Increasingly, ADC linkers are designed to be susceptible to specific enzymes that are present at increased levels within tumour cells (such as the tetrapeptide-based linker used by Daiichi-Sankyo in Enhertu). In addition, an appropriate linker design can resolve hydrophobicity issues, as described above for the PBD toxins.4
As organisations still need their products to be unique, this area may be ripe for future innovation.
There are some payloads, such as DM1 (a maytansinoid), which tolerate chemical modification on their pharmaceutically active core and can therefore be incorporated into an ADC using non-cleavable linkers. In this case, the active species is released after internalisation and digestion of the ADC as a payload-linker-amino acid derivative.
The number of approved ADC products has risen from three to nine in the past 4 years alone. Many technical challenges that became evident during early development and clinical trials have been resolved, and innovations continue apace.
As a result, the complete understanding of antibody drug conjugates has shifted from either antibody engineering, toxin selection or linker design to a more integrated perspective on these molecules.
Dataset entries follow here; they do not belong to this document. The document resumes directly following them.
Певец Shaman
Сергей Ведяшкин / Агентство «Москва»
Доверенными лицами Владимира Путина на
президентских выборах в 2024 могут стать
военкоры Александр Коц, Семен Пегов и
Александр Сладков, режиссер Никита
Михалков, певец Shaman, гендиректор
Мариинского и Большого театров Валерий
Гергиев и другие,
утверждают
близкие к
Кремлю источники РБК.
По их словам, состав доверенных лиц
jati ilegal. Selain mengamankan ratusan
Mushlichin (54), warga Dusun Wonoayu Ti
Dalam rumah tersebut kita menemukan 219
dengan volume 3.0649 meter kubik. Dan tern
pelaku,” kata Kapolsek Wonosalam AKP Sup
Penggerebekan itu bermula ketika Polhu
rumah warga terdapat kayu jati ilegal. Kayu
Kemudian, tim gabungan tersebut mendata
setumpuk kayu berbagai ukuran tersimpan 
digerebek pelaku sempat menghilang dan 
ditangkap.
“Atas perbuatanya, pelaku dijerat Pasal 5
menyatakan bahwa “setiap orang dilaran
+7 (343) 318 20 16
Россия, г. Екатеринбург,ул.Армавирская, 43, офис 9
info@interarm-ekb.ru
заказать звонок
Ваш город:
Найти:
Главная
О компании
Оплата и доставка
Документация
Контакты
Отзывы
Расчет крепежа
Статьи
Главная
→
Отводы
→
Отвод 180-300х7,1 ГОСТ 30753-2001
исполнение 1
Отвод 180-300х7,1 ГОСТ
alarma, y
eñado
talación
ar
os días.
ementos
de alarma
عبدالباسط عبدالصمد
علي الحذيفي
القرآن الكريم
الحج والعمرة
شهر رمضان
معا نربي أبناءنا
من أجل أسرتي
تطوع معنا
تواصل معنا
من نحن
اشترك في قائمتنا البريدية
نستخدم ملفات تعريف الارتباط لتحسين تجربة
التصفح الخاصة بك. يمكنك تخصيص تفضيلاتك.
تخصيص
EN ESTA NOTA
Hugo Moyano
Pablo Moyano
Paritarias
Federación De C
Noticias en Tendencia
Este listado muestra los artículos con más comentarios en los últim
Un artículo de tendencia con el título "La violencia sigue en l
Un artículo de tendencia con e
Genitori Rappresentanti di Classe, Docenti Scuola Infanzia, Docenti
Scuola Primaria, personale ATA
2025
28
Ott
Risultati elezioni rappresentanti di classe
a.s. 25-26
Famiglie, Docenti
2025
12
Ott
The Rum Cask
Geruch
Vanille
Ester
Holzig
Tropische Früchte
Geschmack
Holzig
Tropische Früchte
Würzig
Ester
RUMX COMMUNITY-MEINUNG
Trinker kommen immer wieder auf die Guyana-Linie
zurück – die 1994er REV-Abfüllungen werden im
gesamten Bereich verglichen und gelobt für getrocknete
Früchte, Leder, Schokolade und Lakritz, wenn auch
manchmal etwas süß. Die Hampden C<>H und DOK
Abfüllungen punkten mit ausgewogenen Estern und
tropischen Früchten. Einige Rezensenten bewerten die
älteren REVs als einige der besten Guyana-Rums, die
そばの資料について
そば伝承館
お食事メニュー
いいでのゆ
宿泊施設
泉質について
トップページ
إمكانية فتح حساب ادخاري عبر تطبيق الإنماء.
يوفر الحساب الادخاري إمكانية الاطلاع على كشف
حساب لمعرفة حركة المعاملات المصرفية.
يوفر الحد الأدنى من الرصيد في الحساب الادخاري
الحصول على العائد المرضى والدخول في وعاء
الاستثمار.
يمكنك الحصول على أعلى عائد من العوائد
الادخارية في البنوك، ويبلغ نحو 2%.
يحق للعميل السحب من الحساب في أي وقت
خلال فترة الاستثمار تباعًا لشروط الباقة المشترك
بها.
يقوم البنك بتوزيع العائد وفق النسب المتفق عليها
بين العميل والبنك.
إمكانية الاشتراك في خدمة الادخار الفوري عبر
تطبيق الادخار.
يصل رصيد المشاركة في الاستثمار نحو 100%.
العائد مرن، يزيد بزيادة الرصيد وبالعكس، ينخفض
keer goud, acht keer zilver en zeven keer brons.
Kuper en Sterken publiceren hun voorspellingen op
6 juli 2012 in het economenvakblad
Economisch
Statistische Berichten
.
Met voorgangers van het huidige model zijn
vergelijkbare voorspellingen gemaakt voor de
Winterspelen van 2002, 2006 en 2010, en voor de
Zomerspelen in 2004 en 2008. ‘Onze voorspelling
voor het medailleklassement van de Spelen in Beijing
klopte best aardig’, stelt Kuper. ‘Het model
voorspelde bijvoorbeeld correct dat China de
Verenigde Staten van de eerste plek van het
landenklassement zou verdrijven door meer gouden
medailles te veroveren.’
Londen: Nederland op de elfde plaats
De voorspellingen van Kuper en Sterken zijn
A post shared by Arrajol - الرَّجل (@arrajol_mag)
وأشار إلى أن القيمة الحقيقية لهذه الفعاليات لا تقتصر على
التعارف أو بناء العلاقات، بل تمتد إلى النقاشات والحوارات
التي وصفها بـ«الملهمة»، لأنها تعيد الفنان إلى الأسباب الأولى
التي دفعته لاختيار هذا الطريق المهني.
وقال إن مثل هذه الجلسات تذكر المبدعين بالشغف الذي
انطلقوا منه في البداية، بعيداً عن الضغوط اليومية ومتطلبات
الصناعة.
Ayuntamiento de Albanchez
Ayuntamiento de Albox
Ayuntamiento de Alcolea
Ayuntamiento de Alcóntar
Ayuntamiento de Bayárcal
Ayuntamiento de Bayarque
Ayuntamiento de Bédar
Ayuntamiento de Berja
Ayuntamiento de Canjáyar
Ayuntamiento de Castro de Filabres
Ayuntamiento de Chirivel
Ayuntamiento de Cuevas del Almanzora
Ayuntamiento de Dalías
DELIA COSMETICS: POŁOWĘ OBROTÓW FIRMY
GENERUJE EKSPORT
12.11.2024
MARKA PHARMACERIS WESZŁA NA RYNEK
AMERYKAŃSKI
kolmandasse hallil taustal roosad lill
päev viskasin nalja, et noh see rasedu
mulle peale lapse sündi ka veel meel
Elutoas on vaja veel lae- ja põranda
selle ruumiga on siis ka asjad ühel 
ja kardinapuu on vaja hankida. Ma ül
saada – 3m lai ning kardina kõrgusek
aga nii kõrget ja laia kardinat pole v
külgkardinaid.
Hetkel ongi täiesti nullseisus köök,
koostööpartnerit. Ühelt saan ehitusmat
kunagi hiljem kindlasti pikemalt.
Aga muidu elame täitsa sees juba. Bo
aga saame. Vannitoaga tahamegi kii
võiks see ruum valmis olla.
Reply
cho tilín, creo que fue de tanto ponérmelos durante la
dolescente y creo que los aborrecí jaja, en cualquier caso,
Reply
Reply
However, to drive development and manufacturing excellence regarding ADCs, these projects are often outsourced to a contract development and manufacturing organisation (CDMO). CDMOs with a skillset covering both the biologics as well as the chemical aspects of the programme will be an advantageous partner; their combined perspective may actively contribute to timeline reductions during the programme.
In addition, overcoming the manufacturing challenges associated with the antibody (sterility), toxin (HPAPI and containment) and linker (chemical expertise), as well as the ADC itself (all of the above), will be key to helping pharma and biotech innovators bring the next products to the market and to patients.